(DIRECTIONS FOR THIS TASK)
Output each of the following lines word for word, leaving out the pictures.

*** RECORDS FOR THIS TASK Section Begins ***

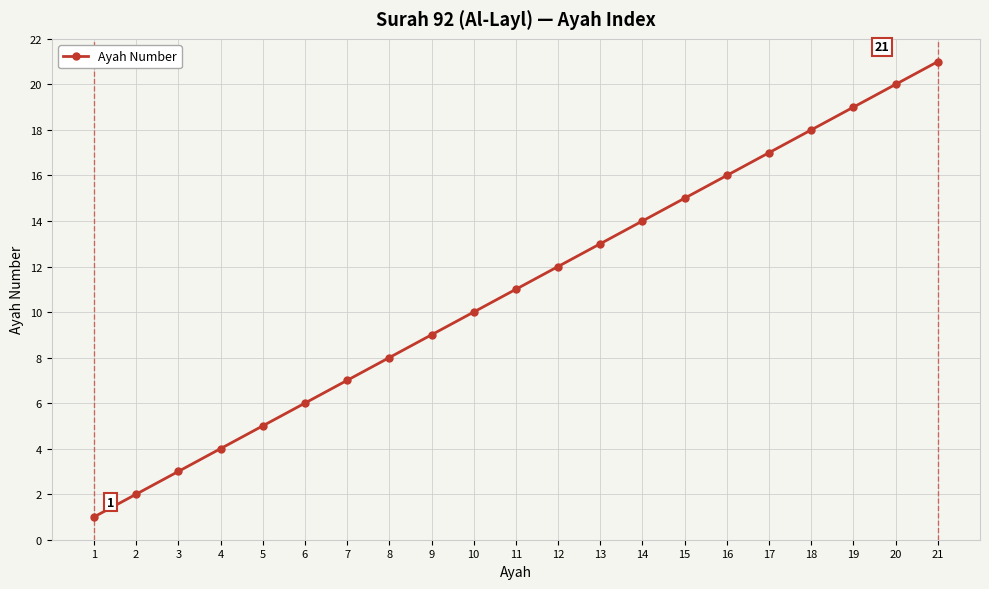

What is the change in value from 18 to 21?

+3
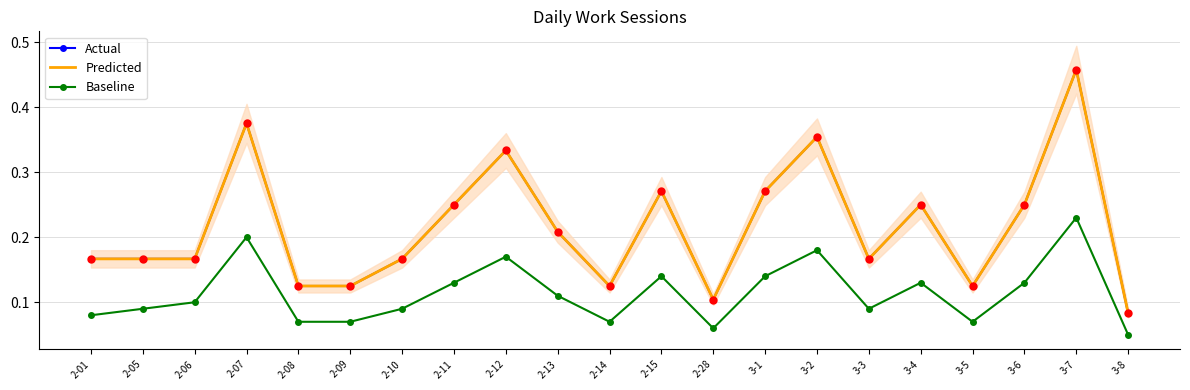

Is the value of Actual at 3-7 greater than the value of Predicted at 2-13?

Yes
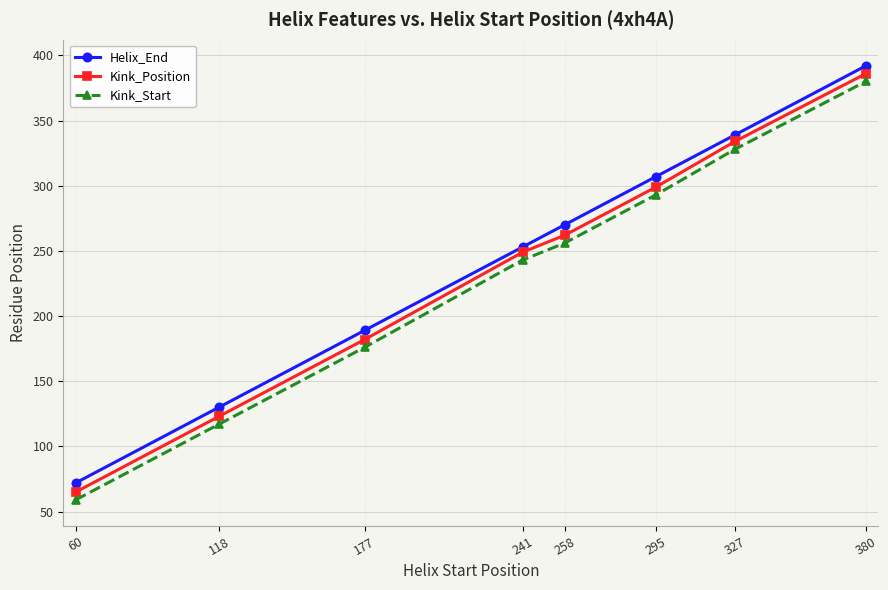

True or false: Kink_Start and Kink_Position cross at least once.

False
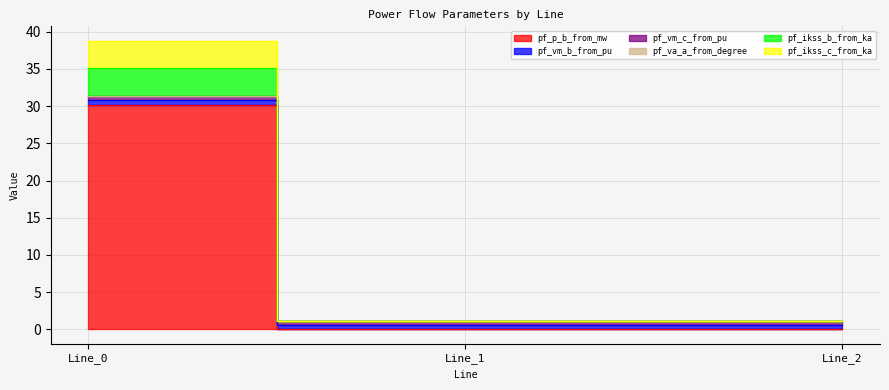

True or false: pf_p_b_from_mw has a value of 0.6 at Line_1.

False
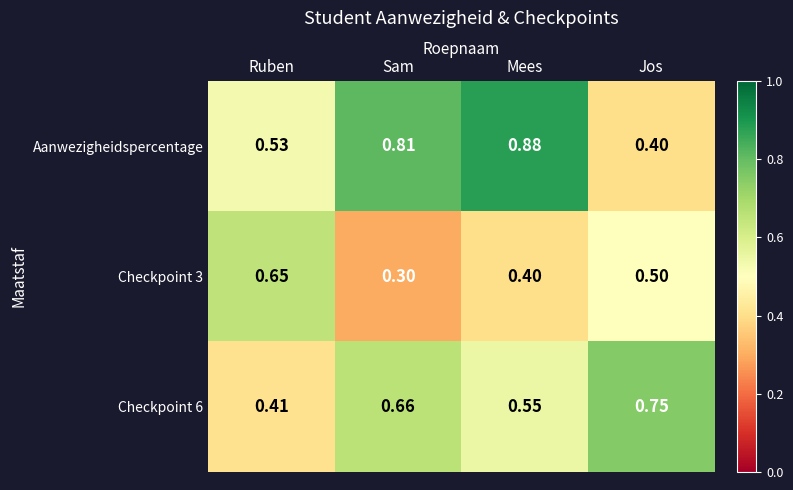

At which category is the sum across all series the highest?

Mees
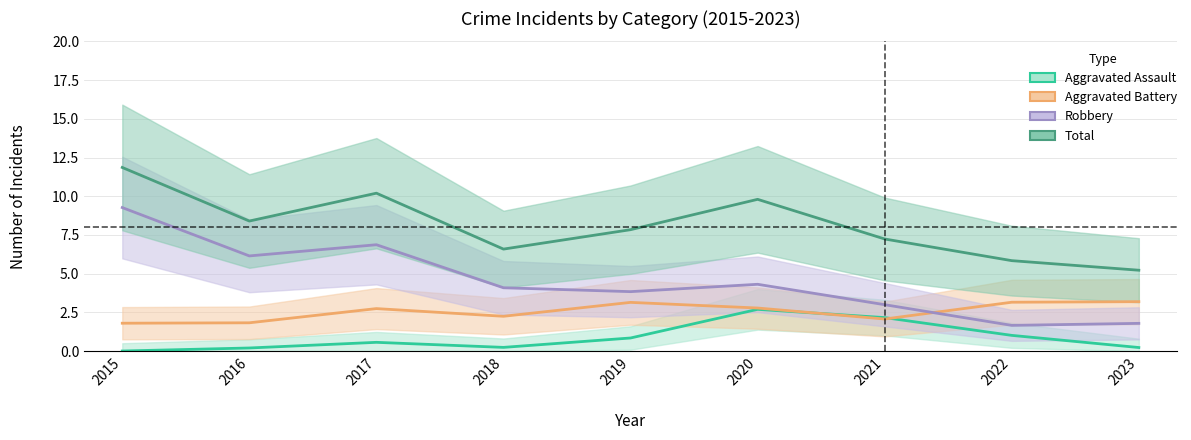

The Total series shows 6 at 2022. True or false?

True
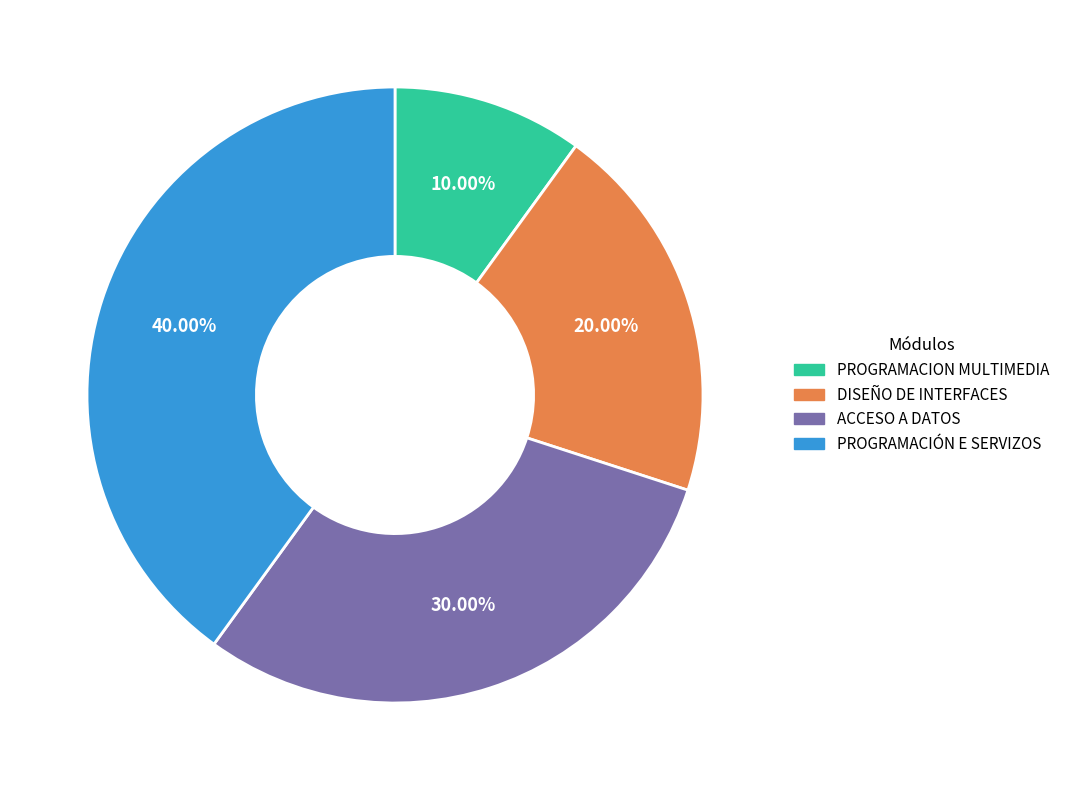

To the nearest percent, what percentage of the pie is PROGRAMACIÓN E SERVIZOS?

40%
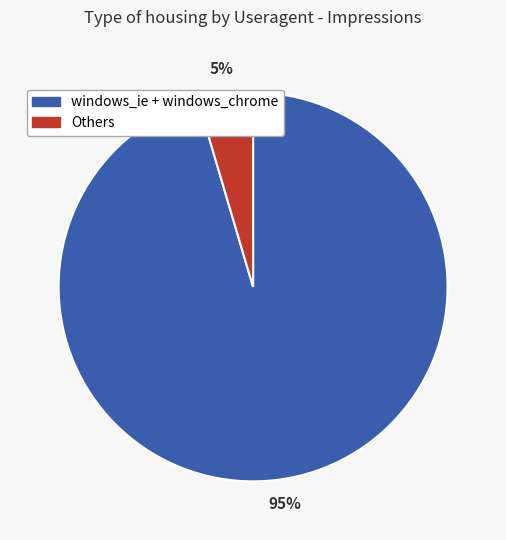

What portion of the pie excludes windows_maxthon?

99.6%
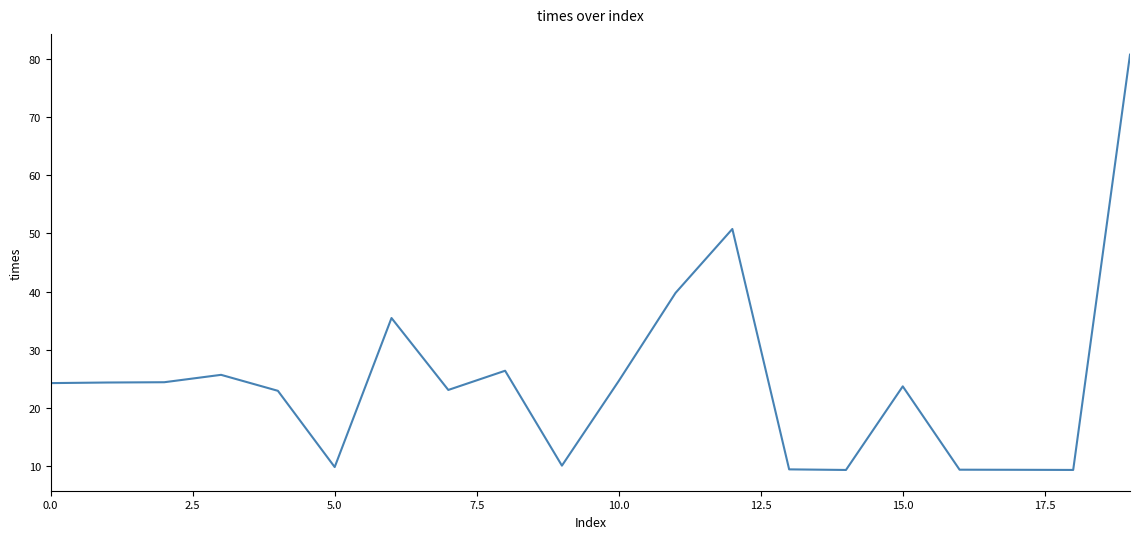

What is the greatest value displayed?

80.7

*** RECORDS FOR THIS TASK Section Ends ***

(TASK ANSWER)
What is the change in value from 18 to 21?

+3

Is the value of Actual at 3-7 greater than the value of Predicted at 2-13?

Yes

True or false: Kink_Start and Kink_Position cross at least once.

False

True or false: pf_p_b_from_mw has a value of 0.6 at Line_1.

False

At which category is the sum across all series the highest?

Mees

The Total series shows 6 at 2022. True or false?

True

To the nearest percent, what percentage of the pie is PROGRAMACIÓN E SERVIZOS?

40%

What portion of the pie excludes windows_maxthon?

99.6%

What is the greatest value displayed?

80.7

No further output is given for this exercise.